Livraria da Folha

 
28/01/2010 - 21h07

Carrière retrata Hulot sem méritos, mas com carisma; leia trecho

da Folha Online

Divulgação
Menino de oito anos está dividido entre as regras dos pais e as do tio
Menino de oito anos está dividido entre as regras dos pais e as do tio

Jean-Claude Carrière consegue transferir o universo criativo do filme "Meu Tio" (1958), do cineasta francês Jacques Tati, para as páginas do romance homônimo, que será lançado pela Cosac Naify no próximo mês.

Carrière conta, em primeira pessoa, a história de um garoto de oito anos, chamado Gerárd. O menino vive dividido entre as regras impostas por seus pais --deslumbrados pelas facilidades que a vida moderna proporciona-- e a liberdade oferecida por seu tio, Hulot.

O parente não se adapta a esse "mundo novo", e acaba por preservar as relações afetivas estabelecidas entre as pessoas e o meio no qual vivem.

A editora Cosac Naify cedeu os direitos de reprodução do trecho abaixo à Livraria da Folha. O texto introduz o capítulo 6 do livro "Meu Tio". Nele, percebemos o deslumbramento de Gerárd diante do carisma e do "sabor secreto nas coisas" que seu tio possuía.

*

Quando nós dois saíamos a passeio eu me espantava o tempo inteiro com o comportamento do meu tio, o desapego que ele tinha com as coisas mais sérias, ou que parecem assim, e a atenção que às vezes ele dedicava a um tijolo caído de um muro em ruínas; um tijolo desgastado pelas águas e pelo tempo.

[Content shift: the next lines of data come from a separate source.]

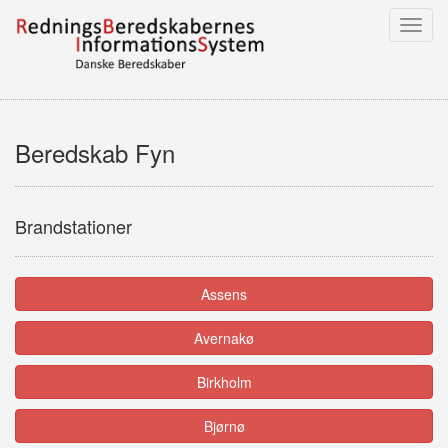
Toggl
navig
Beredskab Fyn
Brandstationer
Assens
Avernakø
Birkholm
Bjørnø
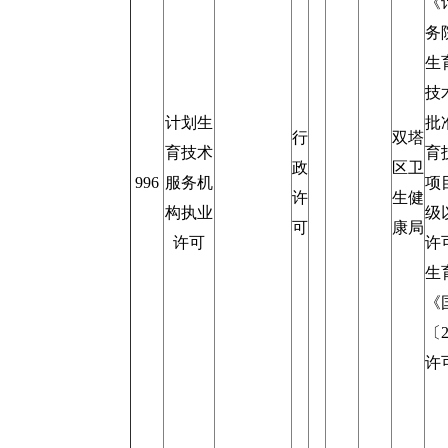
《
务
生
技
计划生
批
行
双塔
育技术
育
政
区卫
996
服务机
项
许
生健
构执业
级
可
康局
许可
许
生
《
〔
许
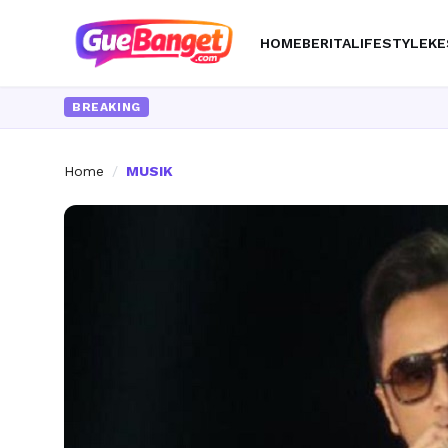
HOME
BERITA
LIFESTYLE
KE
BREAKING
Home
/
MUSIK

Meu tio o apanhava e recolocava suavemente no pedaço de muro desmoronado. Quando eu perguntava:

- Por que você está fazendo isso?

Ele não respondia, levantava os ombros e saía.

Algumas pessoas achavam ele meio bobo. Eu percebia. Adivinhava que para o meu pai, por exemplo, com todo o respeito que ele devia à família da minha mãe, o tio Hulot não passava de um indivíduo sem méritos e sem futuro, que era preciso sustentar e empurrar para a frente.

Pois é. Era exatamente essa a opinião do meu pai.

Às vezes eu me pergunto se ele não tinha razão. Acho que não.

Quando chegava na pracinha onde cada qual conhecia meu tio fazia um tempão, eu percebia que as pessoas o consideravam como um deles. O senhor Hulot? É aquele menino velho que mora lá no alto, sabe? Um grandalhão, que fuma cachimbo. É, ele é solteiro, talvez meio estrambótico, meio distraído... Mas ele não morava pertinho das nuvens?

As pessoas o cumprimentavam sem zombaria, pediam e prestavam serviços a ele. Deixavam o meu tio viver do jeito dele, ao saber de cada dia e cada noite, sem tentar espiar por cima dos ombros o que é que ele fazia. Convidavam ele para tomar trago no barzinho do bairro, onde as mesas na calçada cheia de sol eram uma tentação. A zeladora do prédio passava as camisas dele. Em troca, ele comprava frutas para ela, dava umas palmadinhas nas bochechas da filhinha dela e achava ela bonita. Uma garotinha que ele conhecia desde pequenininha...

Eu acompanhava os passos do meu tio com um desejo que a cada vez era diferente e a cada vez era satisfeito, com uma confiança absoluta. Nada poderia me atingir ou me ferir. Tudo podia me distrair ou me fascinar. Passo a passo, olhar atrás de olhar, eu descobria um sabor secreto nas coisas.